Sin, Sluts and Gender

I was reading a very interesting article by Hanna Rosin on the Double X blog about the history of the diagnosis "sex addict" in light of the Tiger Woods scandal. The article spends some time examining how the diagnosis has been received in the feminist and mental health community.

On the one hand, one can understand the feminists' concern that by diagnosing promiscuity as an "addiction" cheating men might be seeking a way out of their moral responsibilities. This worry is not new, there has been a trend in America to shift from sin to disease. Stealing, gambling, getting drunk and having sex are addictions. In one sense, this is a good trend as it allows people wanting to change a socially acceptable outlet to get help. It allows us to talk to each other about our problems through the screen (euphemism?) of medical language. People feel more comfortable talking about their struggle with alcoholism (this external thing afflicting me) than about being the town drunk.

▶ _DATASET EXTRACT_
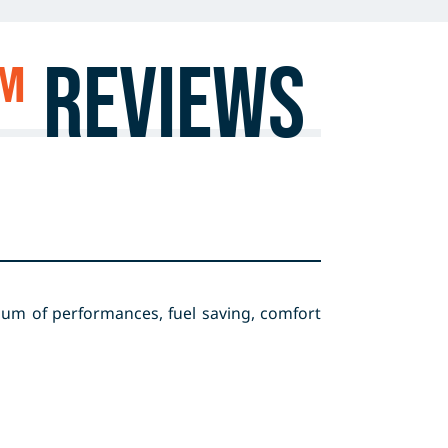
™
Reviews
ium of performances, fuel saving, comfort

▶ _TASK REQUIREMENTS_
[1] From the essay on sin and sex addiction, quote the stretch from "Sin, Sluts and" through "mental health community.".
[2] According to the essay on sin and sex addiction, who wrote the article being read, and on which blog did it appear?
[3] Carry on writing the essay on sin and sex addiction from its final sentence, leaving the material aside.

▶ _TASK-BY-TASK OUTPUTS_
[1]
Sin, Sluts and Gender

I was reading a very interesting article by Hanna Rosin on the Double X blog about the history of the diagnosis "sex addict" in light of the Tiger Woods scandal. The article spends some time examining how the diagnosis has been received in the feminist and mental health community.

[2] Hanna Rosin wrote it, on the Double X blog.

[3]
And it's this stigma reduction that make some feminists squeamish about the label "sex addict." Does the term allow the cheating husband to hide behind the psychiatric terminology?

However, as Rossin notes in her article, the term does describe some pretty crippling behavior. Properly used, the term has diagnostic value.

But the article also made me think of other ways sexual language has been used unevenly between men and women. Our culture uses a variety of words to describe an overindulgence in sex: Slut, nymphomaniac, and promiscuous (I could also mention ho). Unfailingly, these are words that get applied to women. A slut is a woman, not a man. This is insane as men are, by far, the more sexualized of the two genders. We masturbate more. We cheat more. We consume more pornography. We attend strip clubs. We pay for sex. And finally, we are referred to sex therapy more often.

Men are slutty. Women are pretty chaste and discriminating. So, from a feminist stance, it is interesting that the term "sex addict" has come along to cover over the sexual sins of men but women are still stuck with terms--slut!--that are both demeaning and inaccurate.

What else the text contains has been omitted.